The zebrafish is a potential tool for testing one class of unique individual genetic differences found in humans, and may yield information helpful for the emerging field of personalized medicine, according to a team led by Penn State College of Medicine scientists. The differences, or mutations, in question create minor changes in amino acids -- the building blocks of DNA -- from person to person. Zebrafish can be used as a model to understand what biological effects result from these genetic mutations.
Personalized medicine uses modern technology and tools to find biological and genetic differences in individuals so that treatment is more effectively delivered.

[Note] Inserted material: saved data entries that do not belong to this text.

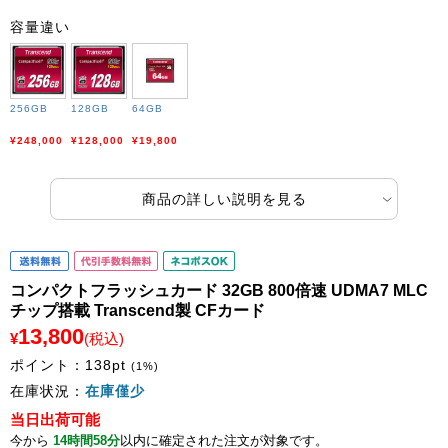
容量違い
256GB
128GB
64GB
¥248,000
¥128,000
¥19,800
商品の詳しい説明を見る
コンパクトフラッシュカード 32GB 800倍速 UDMA7 MLC
チップ搭載 Transcend製 CFカード
13,800
¥
(税込)
ポイント：
138
pt
(1%)
在庫状況：
在庫僅少
当日出荷可能
今から
14時間58分
以内に確定された注文が対象です。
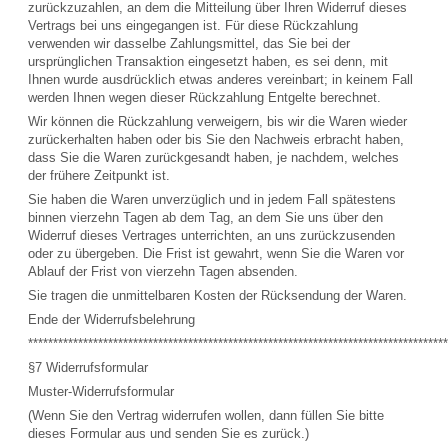
zurückzuzahlen, an dem die Mitteilung über Ihren Widerruf dieses
Vertrags bei uns eingegangen ist. Für diese Rückzahlung
verwenden wir dasselbe Zahlungsmittel, das Sie bei der
ursprünglichen Transaktion eingesetzt haben, es sei denn, mit
Ihnen wurde ausdrücklich etwas anderes vereinbart; in keinem Fall
werden Ihnen wegen dieser Rückzahlung Entgelte berechnet.
Wir können die Rückzahlung verweigern, bis wir die Waren wieder
zurückerhalten haben oder bis Sie den Nachweis erbracht haben,
dass Sie die Waren zurückgesandt haben, je nachdem, welches
der frühere Zeitpunkt ist.
Sie haben die Waren unverzüglich und in jedem Fall spätestens
binnen vierzehn Tagen ab dem Tag, an dem Sie uns über den
Widerruf dieses Vertrages unterrichten, an uns zurückzusenden
oder zu übergeben. Die Frist ist gewahrt, wenn Sie die Waren vor
Ablauf der Frist von vierzehn Tagen absenden.
Sie tragen die unmittelbaren Kosten der Rücksendung der Waren.
Ende der Widerrufsbelehrung
************************************************************************************
§7 Widerrufsformular
Muster-Widerrufsformular
(Wenn Sie den Vertrag widerrufen wollen, dann füllen Sie bitte
dieses Formular aus und senden Sie es zurück.)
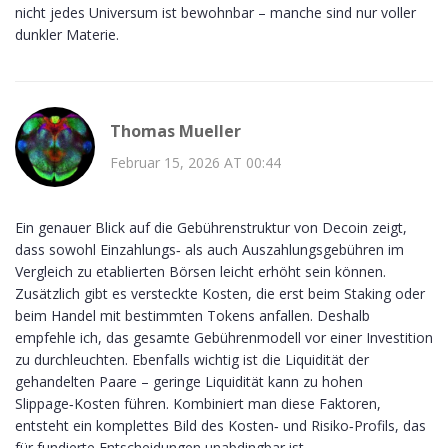
nicht jedes Universum ist bewohnbar – manche sind nur voller
dunkler Materie.
Thomas Mueller
Februar 15, 2026 AT 00:44
Ein genauer Blick auf die Gebührenstruktur von Decoin zeigt,
dass sowohl Einzahlungs‑ als auch Auszahlungsgebühren im
Vergleich zu etablierten Börsen leicht erhöht sein können.
Zusätzlich gibt es versteckte Kosten, die erst beim Staking oder
beim Handel mit bestimmten Tokens anfallen. Deshalb
empfehle ich, das gesamte Gebührenmodell vor einer Investition
zu durchleuchten. Ebenfalls wichtig ist die Liquidität der
gehandelten Paare – geringe Liquidität kann zu hohen
Slippage‑Kosten führen. Kombiniert man diese Faktoren,
entsteht ein komplettes Bild des Kosten‑ und Risiko‑Profils, das
für fundierte Entscheidungen unabdingbar ist.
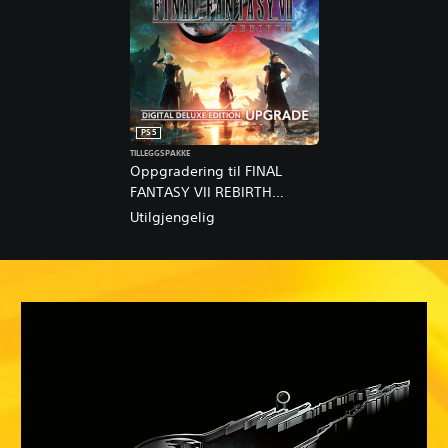
PS5
TILLEGGSPAKKE
Oppgradering til FINAL
FANTASY VII REBIRTH
Digital Deluxe Edition
Utilgjengelig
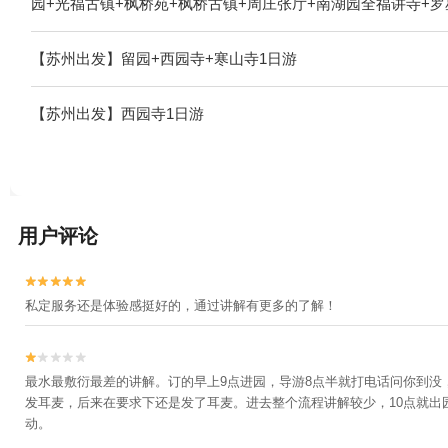
园+光福古镇+枫桥苑+枫桥古镇+周庄张厅+南湖园全福讲寺+
+凤凰山景区恬庄古街+旺山风景区+亭林园+太仓牡丹园山庄+
区+太仓艳阳农庄+震泽公园+虞山索道+张家港市暨阳湖欢乐世
【苏州出发】留园+西园寺+寒山寺1日游
公园+苏州旺山九龙潭风景区+太湖游船快艇(石公山码头)+生
+阳澄湖半岛旅游度假区+比斯特苏州购物村+同里湖大饭店+锦
【苏州出发】西园寺1日游
+甪直儿童主题乐园+苏州静思园酒店+太仓大剧院+甪直瑶盛陶
·古筝会馆+太湖雪蚕桑文化园+白鹤寺+上方山森林动物世界+
谊兄弟电影世界星光大道+开来茶馆 木渎评弹昆曲馆+寒山别院
+teamLab未来游乐园+云畔金谷+暨阳湖生态园区+阳澄湖
+林渡暖村+沧浪亭昆曲浮生六记+欢乐世界恐龙嘉年华(暨阳湖景
用户评论
斯国际度假区+平江路闲雅苑昆曲评弹馆+苏州光福樱野樱花园


私定服务还是体验感挺好的，通过讲解有更多的了解！


最水最敷衍最差的讲解。订的早上9点进园，导游8点半就打电话问你到没
发耳麦，后来在要求下还是发了耳麦。进去整个流程讲解较少，10点就
动。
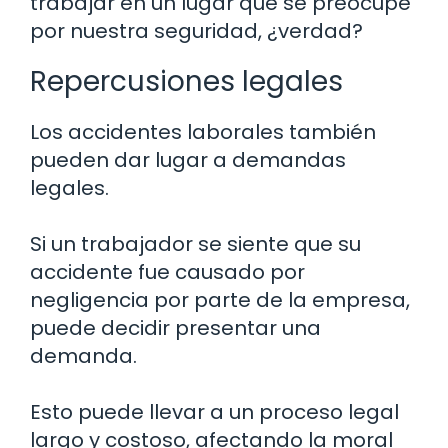
trabajar en un lugar que se preocupe
por nuestra seguridad, ¿verdad?
Repercusiones legales
Los accidentes laborales también
pueden dar lugar a demandas
legales.
Si un trabajador se siente que su
accidente fue causado por
negligencia por parte de la empresa,
puede decidir presentar una
demanda.
Esto puede llevar a un proceso legal
largo y costoso, afectando la moral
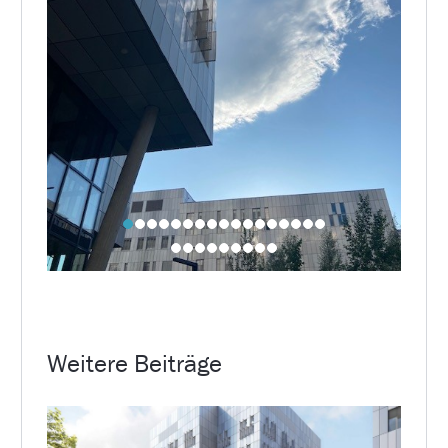
Weitere Beiträge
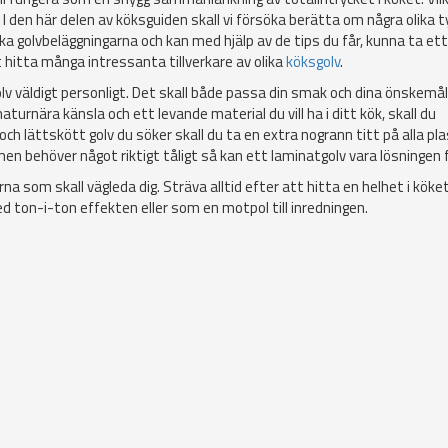
u. I den här delen av köksguiden skall vi försöka berätta om några olika 
ika golvbeläggningarna och kan med hjälp av de tips du får, kunna ta ett
t hitta många intressanta tillverkare av olika
köksgolv
.
golv väldigt personligt. Det skall både passa din smak och dina önskemål
turnära känsla och ett levande material du vill ha i ditt kök, skall du
 och lättskött golv du söker skall du ta en extra nogrann titt på alla pla
en behöver något riktigt tåligt så kan ett laminatgolv vara lösningen f
rna som skall vägleda dig. Sträva alltid efter att hitta en helhet i köket
 ton-i-ton effekten eller som en motpol till inredningen.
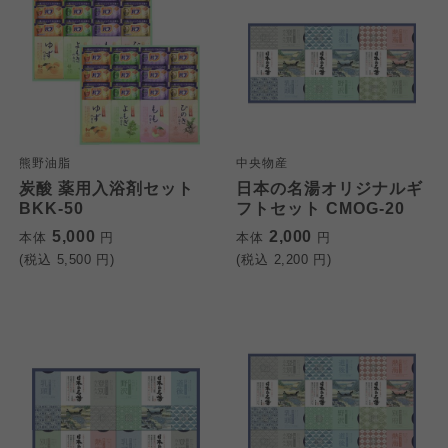
熊野油脂
中央物産
炭酸 薬用入浴剤セット
日本の名湯オリジナルギ
BKK-50
フトセット CMOG-20
5,000
2,000
本体
円
本体
円
(税込
5,500
円)
(税込
2,200
円)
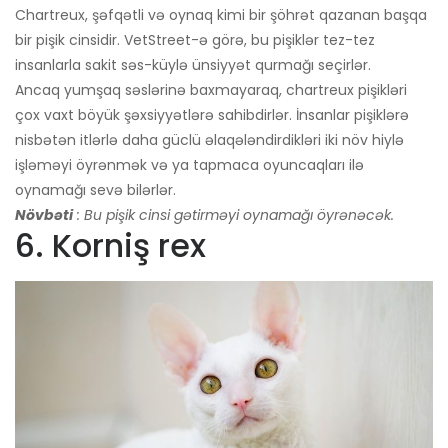
Chartreux, şəfqətli və oynaq kimi bir şöhrət qazanan başqa
bir pişik cinsidir. VetStreet-ə görə, bu pişiklər tez-tez
insanlarla sakit səs-küylə ünsiyyət qurmağı seçirlər.
Ancaq yumşaq səslərinə baxmayaraq, chartreux pişikləri
çox vaxt böyük şəxsiyyətlərə sahibdirlər. İnsanlar pişiklərə
nisbətən itlərlə daha güclü əlaqələndirdikləri iki növ hiylə
işləməyi öyrənmək və ya tapmaca oyuncaqları ilə
oynamağı sevə bilərlər.
Növbəti
: Bu pişik cinsi gətirməyi oynamağı öyrənəcək.
6. Korniş rex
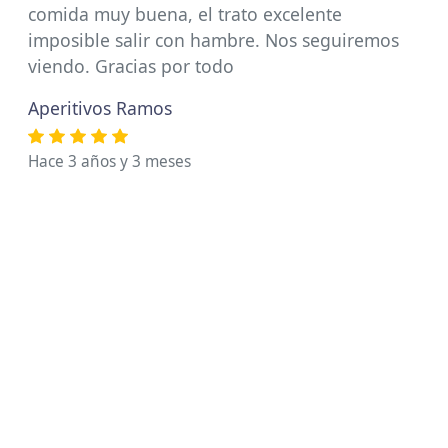
comida muy buena, el trato excelente
imposible salir con hambre. Nos seguiremos
viendo. Gracias por todo
Aperitivos Ramos
Hace 3 años y 3 meses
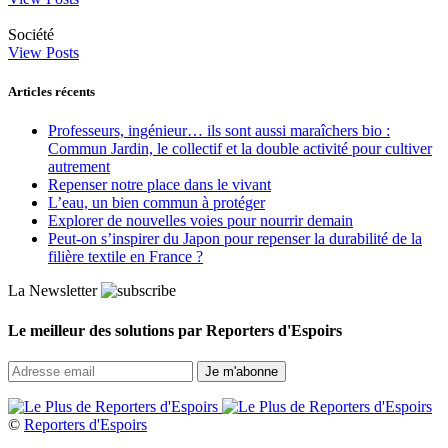
Société
View Posts
Articles récents
Professeurs, ingénieur… ils sont aussi maraîchers bio :
Commun Jardin, le collectif et la double activité pour cultiver
autrement
Repenser notre place dans le vivant
L’eau, un bien commun à protéger
Explorer de nouvelles voies pour nourrir demain
Peut‑on s’inspirer du Japon pour repenser la durabilité de la
filière textile en France ?
La Newsletter
Le meilleur des solutions par Reporters d'Espoirs
©
Reporters d'Espoirs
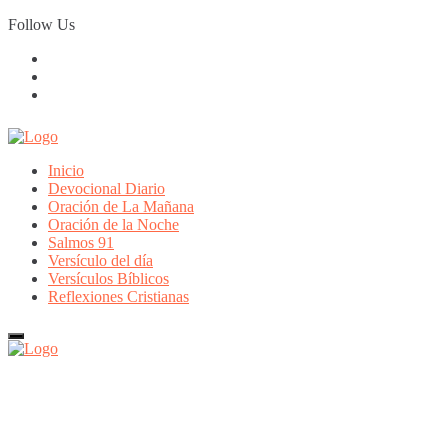
Skip
Follow Us
to
content
Inicio
Devocional Diario
Oración de La Mañana
Oración de la Noche
Salmos 91
Versículo del día
Versículos Bíblicos
Reflexiones Cristianas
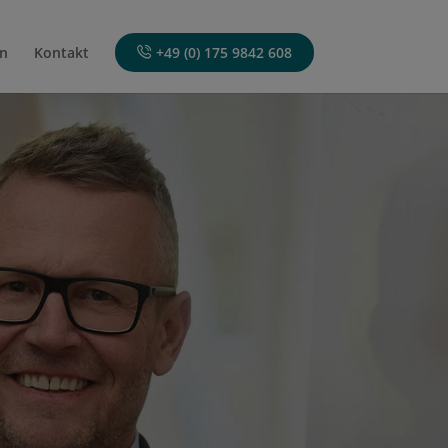
n
Kontakt
+49 (0) 175 9842 608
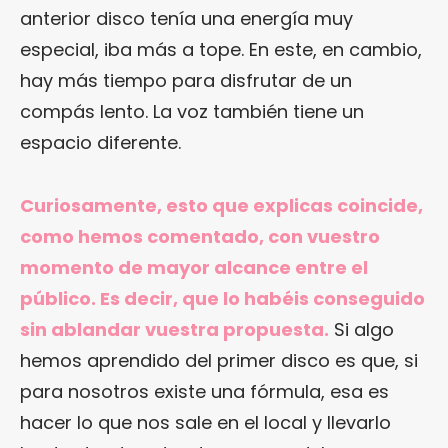
anterior disco tenía una energía muy
especial, iba más a tope. En este, en cambio,
hay más tiempo para disfrutar de un
compás lento. La voz también tiene un
espacio diferente.
Curiosamente, esto que explicas coincide,
como hemos comentado, con vuestro
momento de mayor alcance entre el
público. Es decir, que lo habéis conseguido
sin ablandar vuestra propuesta.
Si algo
hemos aprendido del primer disco es que, si
para nosotros existe una fórmula, esa es
hacer lo que nos sale en el local y llevarlo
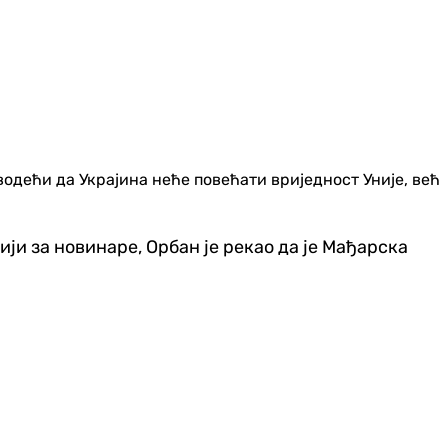
аводећи да Украјина неће повећати вриједност Уније, већ
и за новинаре, Орбан је рекао да је Мађарска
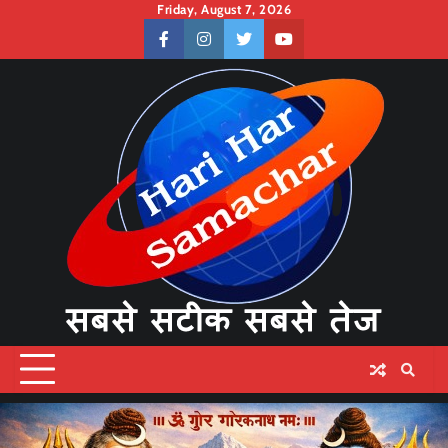
Skip
Friday, August 7, 2026
to
facebook
instagram
twitter
youtube
content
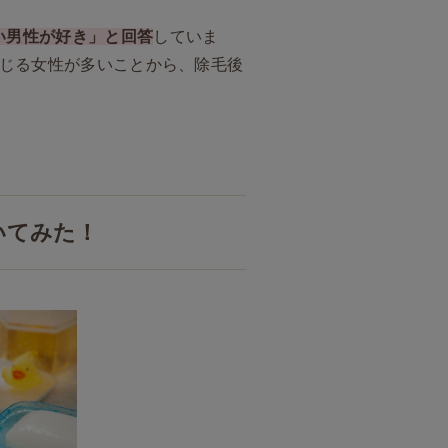
い男性が好き」と回答
していま
じる女性が多いことから、除毛後
いてみた！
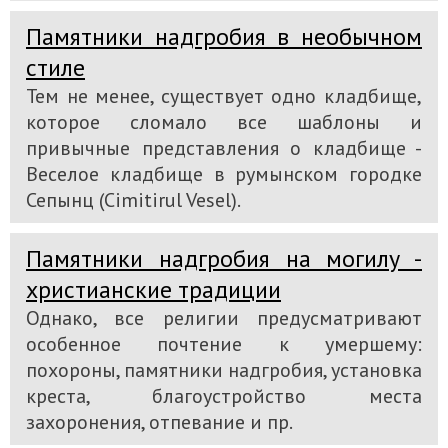
Памятники надгробия в необычном
стиле
Тем не менее, существует одно кладбище,
которое сломало все шаблоны и
привычные представления о кладбище -
Веселое кладбище в румынском городке
Сепынц (Cimitirul Vesel).
Памятники надгробия на могилу -
христианские традиции
Однако, все религии предусматривают
особенное почтение к умершему:
похороны, памятники надгробия, установка
креста, благоустройство места
захоронения, отпевание и пр.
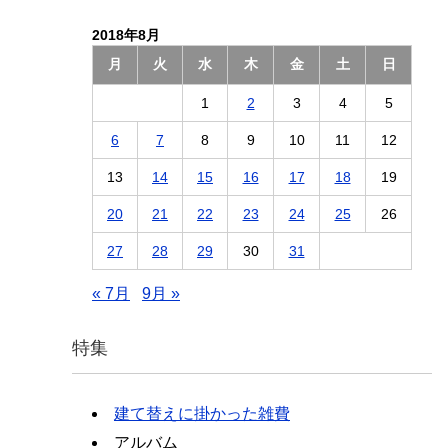
2018年8月
月
火
水
木
金
土
日
1
2
3
4
5
6
7
8
9
10
11
12
13
14
15
16
17
18
19
20
21
22
23
24
25
26
27
28
29
30
31
« 7月
9月 »
特集
建て替えに掛かった雑費
アルバム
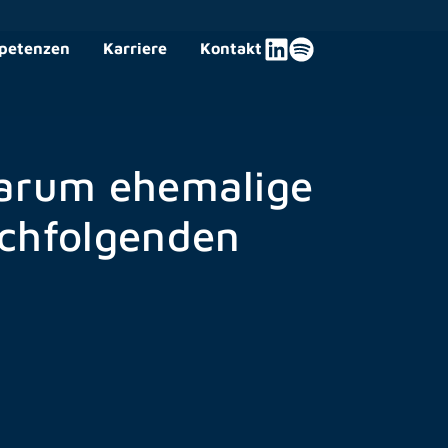
petenzen
Karriere
Kontakt
Warum ehemalige
achfolgenden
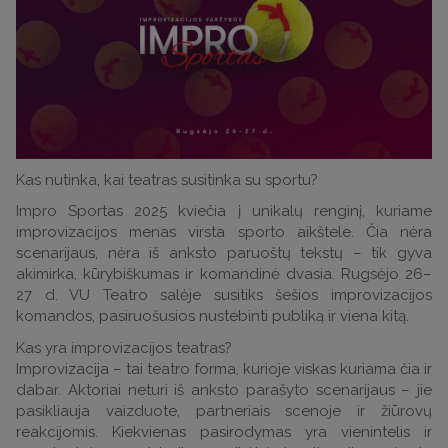
Kas nutinka, kai teatras susitinka su sportu?
Impro Sportas 2025 kviečia į unikalų renginį, kuriame
improvizacijos menas virsta sporto aikštele. Čia nėra
scenarijaus, nėra iš anksto paruoštų tekstų – tik gyva
akimirka, kūrybiškumas ir komandinė dvasia. Rugsėjo 26–
27 d. VU Teatro salėje susitiks šešios improvizacijos
komandos, pasiruošusios nustebinti publiką ir viena kitą.
Kas yra improvizacijos teatras?
Improvizacija – tai teatro forma, kurioje viskas kuriama čia ir
dabar. Aktoriai neturi iš anksto parašyto scenarijaus – jie
pasikliauja vaizduote, partneriais scenoje ir žiūrovų
reakcijomis. Kiekvienas pasirodymas yra vienintelis ir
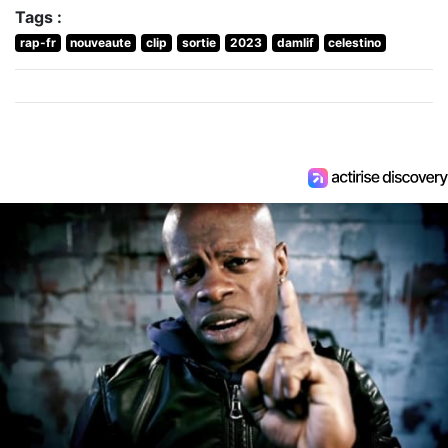
Tags :
rap-fr
nouveaute
clip
sortie
2023
damlif
celestino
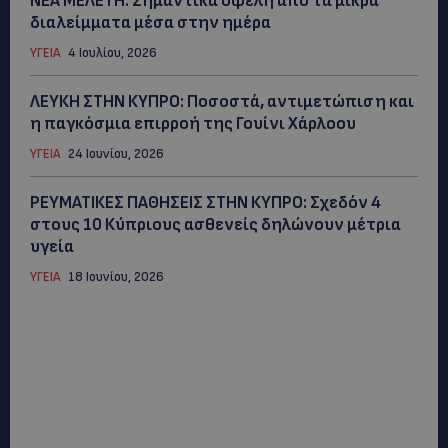
ΝΕΑ ΜΕΛΕΤΗ: Σημαντικά οφέλη από τα μικρά
διαλείμματα μέσα στην ημέρα
ΥΓΕΙΑ
4 Ιουλίου, 2026
ΛΕΥΚΗ ΣΤΗΝ ΚΥΠΡΟ: Ποσοστά, αντιμετώπιση και
η παγκόσμια επιρροή της Γουίνι Χάρλοου
ΥΓΕΙΑ
24 Ιουνίου, 2026
ΡΕΥΜΑΤΙΚΕΣ ΠΑΘΗΣΕΙΣ ΣΤΗΝ ΚΥΠΡΟ: Σχεδόν 4
στους 10 Κύπριους ασθενείς δηλώνουν μέτρια
υγεία
ΥΓΕΙΑ
18 Ιουνίου, 2026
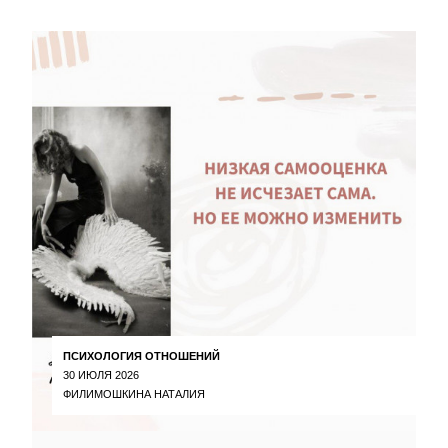
ПСИХОЛОГИЯ ОТНОШЕНИЙ
30 ИЮЛЯ 2026
ФИЛИМОШКИНА НАТАЛИЯ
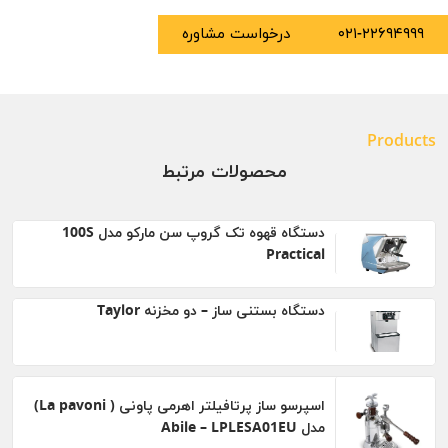
۰۲۱-۲۲۶۹۴۹۹۹
درخواست مشاوره
Products
محصولات مرتبط
دستگاه قهوه تک گروپ سن مارکو مدل 100S
Practical
دستگاه بستنی ساز – دو مخزنه Taylor
اسپرسو ساز پرتافیلتر اهرمی پاونی ( La pavoni)
مدل Abile – LPLESA01EU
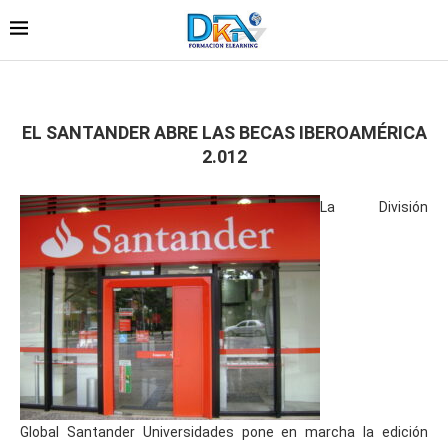
EL SANTANDER ABRE LAS BECAS IBEROAMÉRICA
2.012
La División
Global Santander Universidades pone en marcha la edición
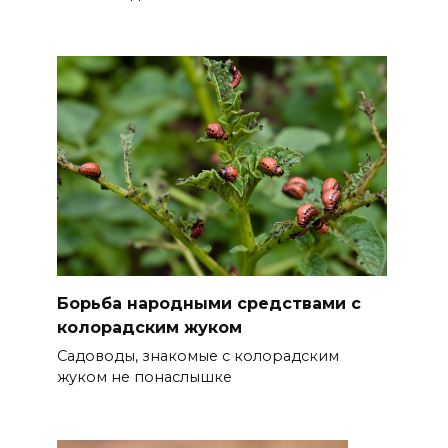
Борьба народными средствами с
колорадским жуком
Садоводы, знакомые с колорадским
жуком не понаслышке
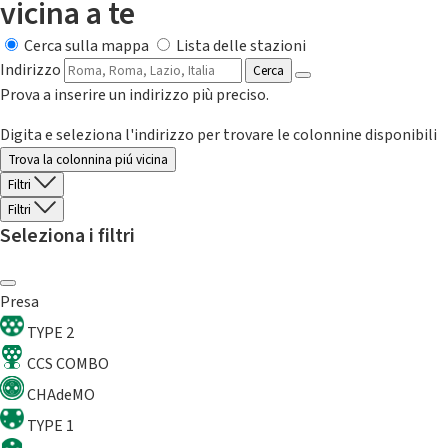
vicina a te
Cerca sulla mappa
Lista delle stazioni
Indirizzo
Cerca
Prova a inserire un indirizzo più preciso.
Digita e seleziona l'indirizzo per trovare le colonnine disponibili
Trova la colonnina piú vicina
Filtri
Filtri
Seleziona i filtri
Presa
TYPE 2
CCS COMBO
CHAdeMO
TYPE 1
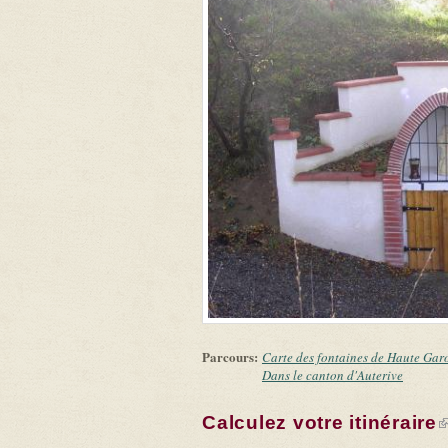
Parcours:
Carte des fontaines de Haute Gar
Dans le canton d'Auterive
Calculez votre itinéraire
(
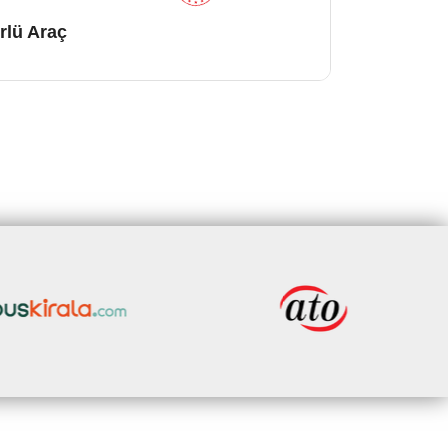
rlü Araç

"A major challenge of personalized medicine is the lack of a standard way to define the importance of each of the many unique mutations found in an individual's genetic code," said Keith Cheng, M.D., Ph.D., professor of pathology and lead researcher. "Approaches are particularly needed to experimentally determine what differences these mutations make. It is difficult to distinguish the effects of a single amino acid change caused by those changes in our DNA."
The zebrafish is a good choice because of its similarity to humans as a vertebrate, its transparency as an embryo and the powerful genetic tools available in this model organism.
The Cheng lab's approach is like testing small damages in car parts, one at a time. For example, a "mutant" car headlight is known not to work when a certain connector is missing. Taking a normally functioning connector out of a working headlight and replacing it with a connector damaged in a specific way -- a cracked wire casing or a corroded wire connector, for example -- can show whether the damage matters. If the light works, then that mutation makes no difference on the function of the headlight. If the light does not work, the mutation has an effect.
Postdoctoral fellow Zurab Tsetskhladze, who performed the zebrafish experiments, tested this method with two genes that affect skin color. He started with an equivalent of the broken car part: mutant zebrafish with lighter pigment cells. First, Tsetskhladze confirmed that by injecting normal messenger RNA (ribonucleic acid) into the mutant zebrafish, the lighter pigment cells become "cured" -- or darker --like those of a normal zebrafish. Messenger RNA makes the cells produce the protein the scientists want to study.
Tsetskhladze was then able to test RNA with only one "human" mutation to see if cure was still possible. Cure suggests that the mutation does not matter. If cure is prevented by the mutation, the conclusion is that the protein's function is affected by the amino acid difference being tested.